Além da conquista de uma maturidade no capítulo da composição que a autoriza a emparceirar, sem complexos, fados seus ao lado de clássicos como “Até logo meu amor”, de Alfredo Marceneiro, Mafalda Arnauth ganhou confiança nas palavras que canta, descobrindo nelas novas fontes para exercitar quer a alma quer a sua voz extraordinária.
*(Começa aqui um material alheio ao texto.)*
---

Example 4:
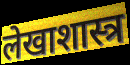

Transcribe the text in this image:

लेखाशास्त्र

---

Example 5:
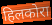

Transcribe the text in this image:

हिलकोरा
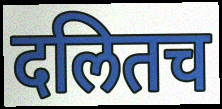
दलितच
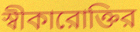
স্বীকারোক্তির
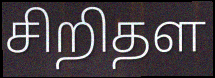
சிறிதள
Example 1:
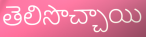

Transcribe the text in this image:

తెలిసొచ్చాయి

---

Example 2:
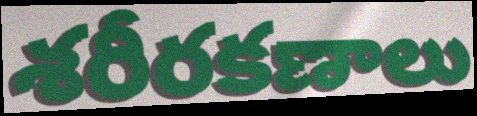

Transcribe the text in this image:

శరీరకణాలు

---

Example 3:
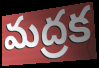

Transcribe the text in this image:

మద్రక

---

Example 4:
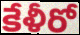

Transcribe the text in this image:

కేళీరో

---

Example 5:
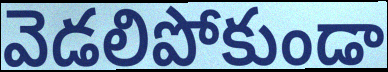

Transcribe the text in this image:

వెడలిపోకుండా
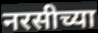
नरसीच्या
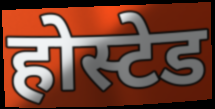
होस्टेड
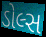
ડોલ્સ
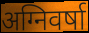
अग्निवर्षा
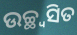
ଉଚ୍ଛ୍ୱସିତ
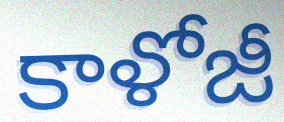
కాళోజీ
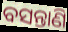
ବସନ୍ତାଣି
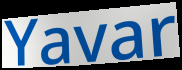
Yavar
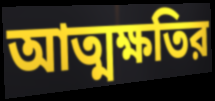
আত্মক্ষতির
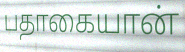
பதாகையான்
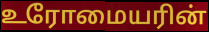
உரோமையரின்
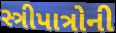
સ્ત્રીપાત્રોની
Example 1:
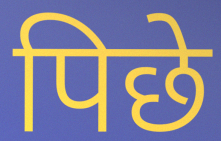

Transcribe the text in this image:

पिछे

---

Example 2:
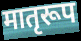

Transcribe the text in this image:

मातृरूप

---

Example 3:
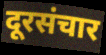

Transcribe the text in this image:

दूरसंचार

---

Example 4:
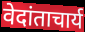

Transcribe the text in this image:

वेदांताचार्य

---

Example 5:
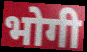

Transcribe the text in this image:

भोगी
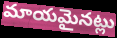
మాయమైనట్లు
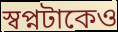
স্বপ্নটাকেও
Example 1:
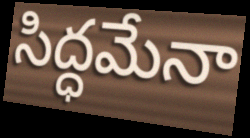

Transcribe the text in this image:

సిద్ధమేనా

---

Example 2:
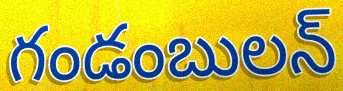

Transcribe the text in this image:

గండంబులన్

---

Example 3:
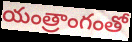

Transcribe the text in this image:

యంత్రాంగంతో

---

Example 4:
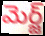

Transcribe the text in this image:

మెర్జ్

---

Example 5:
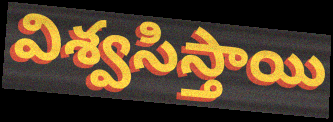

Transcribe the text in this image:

విశ్వసిస్తాయి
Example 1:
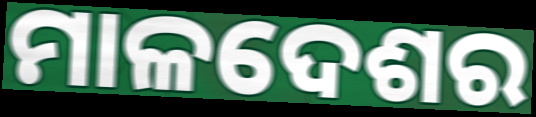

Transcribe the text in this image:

ମାଳଦେଶର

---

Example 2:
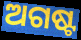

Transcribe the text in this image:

ଅଗଷ୍ଟ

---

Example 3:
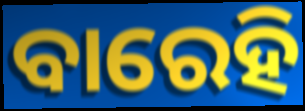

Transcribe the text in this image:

ବାରେହି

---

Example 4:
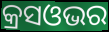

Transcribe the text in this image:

କ୍ରସଓଭର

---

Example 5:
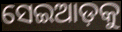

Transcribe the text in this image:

ସେଇଆଡ଼କୁ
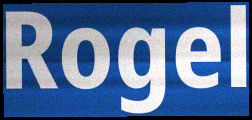
Rogel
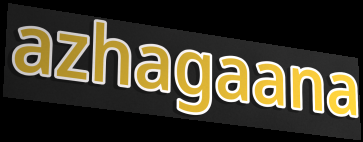
azhagaana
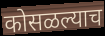
कोसळल्याच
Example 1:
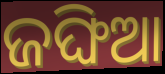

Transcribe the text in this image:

ଜଙ୍ଘିଆ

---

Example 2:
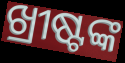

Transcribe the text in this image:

ଖ୍ରୀଷ୍ଟଙ୍କ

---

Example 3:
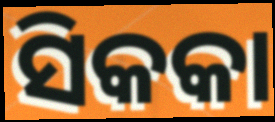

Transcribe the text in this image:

ସିକକା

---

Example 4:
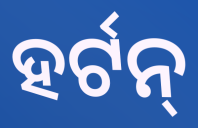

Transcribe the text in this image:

ହର୍ଟନ୍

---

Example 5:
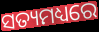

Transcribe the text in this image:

ସତ୍ୟମଧ୍ୟରେ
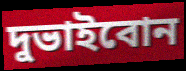
দুভাইবোন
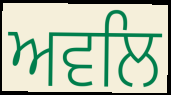
ਅਵਲਿ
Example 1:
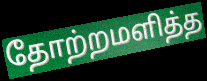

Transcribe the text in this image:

தோற்றமளித்த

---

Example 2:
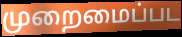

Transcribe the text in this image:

முறைமைப்பட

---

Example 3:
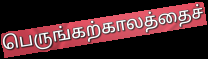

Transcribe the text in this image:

பெருங்கற்காலத்தைச்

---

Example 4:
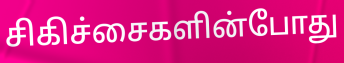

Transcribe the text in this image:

சிகிச்சைகளின்போது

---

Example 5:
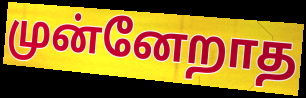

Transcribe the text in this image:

முன்னேறாத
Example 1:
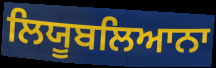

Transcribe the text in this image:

ਲਿਯੂਬਲਿਆਨਾ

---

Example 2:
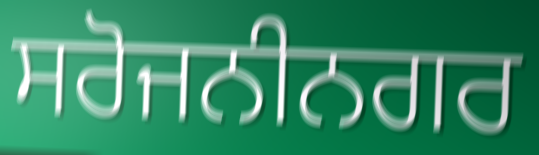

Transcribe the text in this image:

ਸਰੋਜਨੀਨਗਰ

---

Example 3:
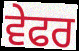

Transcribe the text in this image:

ਵੇਫਰ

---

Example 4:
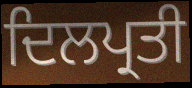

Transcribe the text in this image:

Uma voz que agora se volta menos para o espelho e mais para o sentido dos poemas, mudança que tem como principal consequência o alargamento dos próprios registos vocais que assim acompanham com outra agilidade a pluralidade de emoções desencadeada por textos de Hélia Correia, José Joaquim Carvalheiro, Amélia Muge ou da sua própria autoria.
As palavras escritas por Hélia Correia para o título-tema, de “Esta Voz que me Atravessa”, dizem muito sobre esta deslocação de atitude e redescoberta da música que a palavra poética contém: “Esta voz que me atravessa/Sem que eu queira, sem que eu peça/Não mora dentro de mim/Vive na sombra a meu lado/Dando ao meu fado outro fado/Que me faz cantar assim”.
Entre a universalidade dos arranjos (Stephan Micus gostaria das guitarras de “De não saber ser loucura”), uma inspirada apropriação de Fausto (“Lusitana”) e um tom mais popular que faria sorrir de agrado Amália (“Coisa assim”), “Esta Voz que me Atravessa”, depois de “Esta Coisa da Alma”, de Camané, e da emergência de fadistas ou cantoras de fado como Cristina Branco, Ana Sofia Varela ou Joana Amendoeira, confirma o período de ouro que o fado atualmente atravessa, pela voz e pelo empenhamento de uma nova geração que soube compreender e assimilar os ensinamentos da tradição.